From the entries that follow, extract each line holding the string "OTAN".

• **EXCERPTED RECORDS**
==========

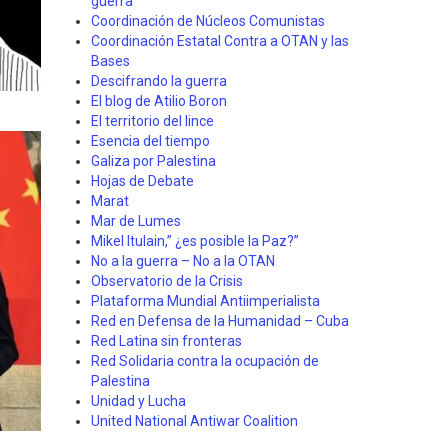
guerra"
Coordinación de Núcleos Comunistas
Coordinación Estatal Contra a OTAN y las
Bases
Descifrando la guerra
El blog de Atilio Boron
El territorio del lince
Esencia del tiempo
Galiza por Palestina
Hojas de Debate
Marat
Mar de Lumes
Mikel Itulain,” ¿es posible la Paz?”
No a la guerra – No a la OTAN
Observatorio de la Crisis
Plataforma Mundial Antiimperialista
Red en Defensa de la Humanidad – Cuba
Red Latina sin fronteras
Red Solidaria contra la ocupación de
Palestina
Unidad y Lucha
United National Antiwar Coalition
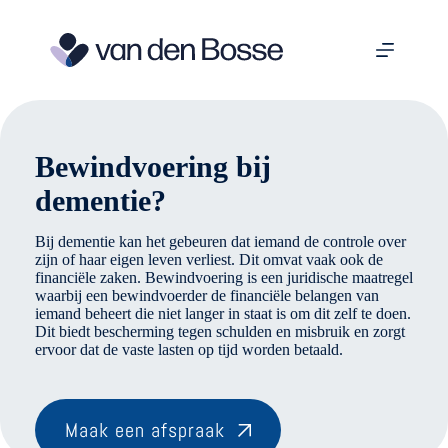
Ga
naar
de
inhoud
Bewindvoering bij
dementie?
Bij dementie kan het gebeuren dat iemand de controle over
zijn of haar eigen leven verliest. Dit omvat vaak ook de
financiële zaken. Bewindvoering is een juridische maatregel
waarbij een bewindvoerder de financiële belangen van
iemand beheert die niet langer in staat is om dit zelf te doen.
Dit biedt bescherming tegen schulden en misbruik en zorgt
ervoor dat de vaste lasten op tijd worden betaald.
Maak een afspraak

==========

• **OUTPUT OF THE TASK**
Coordinación Estatal Contra a OTAN y las
No a la guerra – No a la OTAN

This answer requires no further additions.